Neither feature is enabled by default.

Development status

The initial focus of this crate was been on rendering pages in a PDF file; consequently, FPDF_* functions related to page rendering were prioritised. By 1.0, the functionality of all FPDF_* functions exported by all Pdfium modules will be available, with the exception of certain functions specific to interactive scripting, user interaction, and printing.

  • Releases numbered 0.4.x added support for all page rendering Pdfium functions to pdfium-render.
  • Releases numbered 0.5.x-0.6.x added support for most read-only Pdfium functions to pdfium-render.
  • Releases numbered 0.7.x aim to progressively add support for all Pdfium page object creation and editing functions to pdfium-render.
  • Releases numbered 0.8.x aim to progressively add support for all other Pdfium editing functions to pdfium-render.
  • Releases numbered 0.9.x aim to fill any remaining gaps in the high-level interface prior to 1.0.0.

By version 0.8.0, pdfium-render should provide useful coverage for all but the most esoteric use cases.

There are 368 FPDF_* functions in the Pdfium API. As of version 0.7.0, 206 (56%) have bindings available in pdfium-render, with the functionality of roughly three-quarters of these available via the pdfium-render high-level interface.

If you need a binding to a Pdfium function that is not currently available, just raise an issue.

Version history

  • 0.7.0: adds PdfPermissions collection, adds document loading and saving support, adds initial creation and editing support for documents, pages, and text objects, and improves WASM document file handling.
  • 0.6.0: fixes some typos in documentation, updates upstream Pdfium WASM package source repository name.
  • 0.5.9: corrects a bug in the statically linked bindings implementation. Adjusted tests to cover both dynamic and statically linked bindings implementations.
  • 0.5.8: corrects a bug in the WASM implementation of certain FPDFAnnot_*() functions. Resolves a potential memory leak affecting the WASM implementation of various FPDF_*() functions.
  • 0.5.7: adds support for binding to a statically-linked build of Pdfium, adds bindgen and static crate features.
  • 0.5.6: adds pdfium_render::prelude, adds bindings for FPDFAnnot_*() and FPDFPage_*Annot*() functions, adds PdfPageAnnotations collection and PdfPageAnnotation struct to the high-level interface.
  • 0.5.5: fixes two bugs in the WASM implementation, one to do with colors, one to do with text extraction.
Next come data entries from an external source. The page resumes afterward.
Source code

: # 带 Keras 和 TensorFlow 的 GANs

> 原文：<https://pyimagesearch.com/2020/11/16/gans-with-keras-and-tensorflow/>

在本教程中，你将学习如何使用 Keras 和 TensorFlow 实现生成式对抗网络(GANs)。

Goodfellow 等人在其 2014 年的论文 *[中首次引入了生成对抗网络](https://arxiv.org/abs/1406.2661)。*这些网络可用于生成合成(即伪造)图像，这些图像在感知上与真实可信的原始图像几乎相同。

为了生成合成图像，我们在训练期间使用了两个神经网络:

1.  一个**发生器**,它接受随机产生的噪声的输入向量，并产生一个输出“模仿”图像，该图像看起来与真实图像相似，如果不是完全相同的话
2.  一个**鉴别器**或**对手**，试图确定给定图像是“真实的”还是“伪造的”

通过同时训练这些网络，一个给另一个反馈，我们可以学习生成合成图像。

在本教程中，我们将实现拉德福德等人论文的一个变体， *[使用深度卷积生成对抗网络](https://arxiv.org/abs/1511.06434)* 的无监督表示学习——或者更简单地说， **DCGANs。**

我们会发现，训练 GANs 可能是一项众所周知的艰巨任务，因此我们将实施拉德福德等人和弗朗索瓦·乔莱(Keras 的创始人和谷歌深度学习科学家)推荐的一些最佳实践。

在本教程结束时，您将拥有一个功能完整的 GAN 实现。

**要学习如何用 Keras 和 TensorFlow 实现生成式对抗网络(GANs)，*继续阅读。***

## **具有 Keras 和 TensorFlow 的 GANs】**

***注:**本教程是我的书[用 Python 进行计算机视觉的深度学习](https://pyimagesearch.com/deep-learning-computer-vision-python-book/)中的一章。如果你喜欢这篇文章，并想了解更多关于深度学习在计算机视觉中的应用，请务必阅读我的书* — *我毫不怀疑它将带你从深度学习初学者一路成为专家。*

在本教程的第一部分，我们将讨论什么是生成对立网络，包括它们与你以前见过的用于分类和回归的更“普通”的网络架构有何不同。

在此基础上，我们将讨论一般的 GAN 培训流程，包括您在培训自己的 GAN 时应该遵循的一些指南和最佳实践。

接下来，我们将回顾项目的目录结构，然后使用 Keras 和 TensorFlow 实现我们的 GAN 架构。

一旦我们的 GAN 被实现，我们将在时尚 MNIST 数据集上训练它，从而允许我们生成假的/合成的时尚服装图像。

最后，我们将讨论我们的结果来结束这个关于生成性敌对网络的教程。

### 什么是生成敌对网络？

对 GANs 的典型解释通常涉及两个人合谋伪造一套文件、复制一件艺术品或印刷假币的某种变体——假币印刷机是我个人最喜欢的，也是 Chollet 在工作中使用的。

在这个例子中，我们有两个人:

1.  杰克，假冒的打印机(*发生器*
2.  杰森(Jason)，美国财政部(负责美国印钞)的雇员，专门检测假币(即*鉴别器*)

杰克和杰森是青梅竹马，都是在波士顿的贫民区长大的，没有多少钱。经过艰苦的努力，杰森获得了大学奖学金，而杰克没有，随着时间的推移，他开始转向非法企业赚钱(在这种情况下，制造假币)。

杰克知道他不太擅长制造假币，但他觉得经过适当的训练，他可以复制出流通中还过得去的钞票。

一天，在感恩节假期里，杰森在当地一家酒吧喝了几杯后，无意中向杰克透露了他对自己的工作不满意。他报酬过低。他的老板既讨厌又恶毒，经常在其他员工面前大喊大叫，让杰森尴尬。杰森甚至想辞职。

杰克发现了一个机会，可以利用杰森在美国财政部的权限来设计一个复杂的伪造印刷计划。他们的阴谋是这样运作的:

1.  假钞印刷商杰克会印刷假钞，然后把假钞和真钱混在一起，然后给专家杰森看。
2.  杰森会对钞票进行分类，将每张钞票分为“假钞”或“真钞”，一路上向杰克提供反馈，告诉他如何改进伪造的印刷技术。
See https://github.com/ajrcarey/pdfium-render/issues/9 and https://github.com/ajrcarey/pdfium-render/issues/11 for more information.
  • 0.5.4: changes default setting of PdfBitmapConfig::set_reverse_byte_order() to true to switch from Pdfium's default BGRA8 pixel format to RGBA8. This is necessary since the image crate dropped support for BGRA8 in version 0.24. See https://github.com/ajrcarey/pdfium-render/issues/9 for more information.
  • 0.5.3: adds bindings for FPDFBookmark_*(), FPDFPageObj_*(), FPDFText_*(), and FPDFFont_*() functions, adds PdfPageObjects, PdfPageText, and PdfBookmarks collections to the high-level interface.
  • 0.5.2: adds bindings for FPDF_GetPageBoundingBox(), FPDFDoc_GetPageMode(), FPDFPage_Get*Box(), and FPDFPage_Set*Box() functions, adds PdfPageBoundaries collection to the high-level interface.
  • 0.5.1: adds bindings for FPDFPage_GetRotation() and FPDFPage_SetRotation() functions, adds PdfMetadata collection to the high-level interface.
  • 0.5.0: adds rendering of annotations and form field elements, thanks to an excellent contribution from https://github.com/inzanez.
  • 0.4.2: bug fixes in PdfBitmapConfig implementation.
  • 0.4.1: improvements to documentation and READMEs.
  • 0.4.0: initial release of minimal page rendering functionality.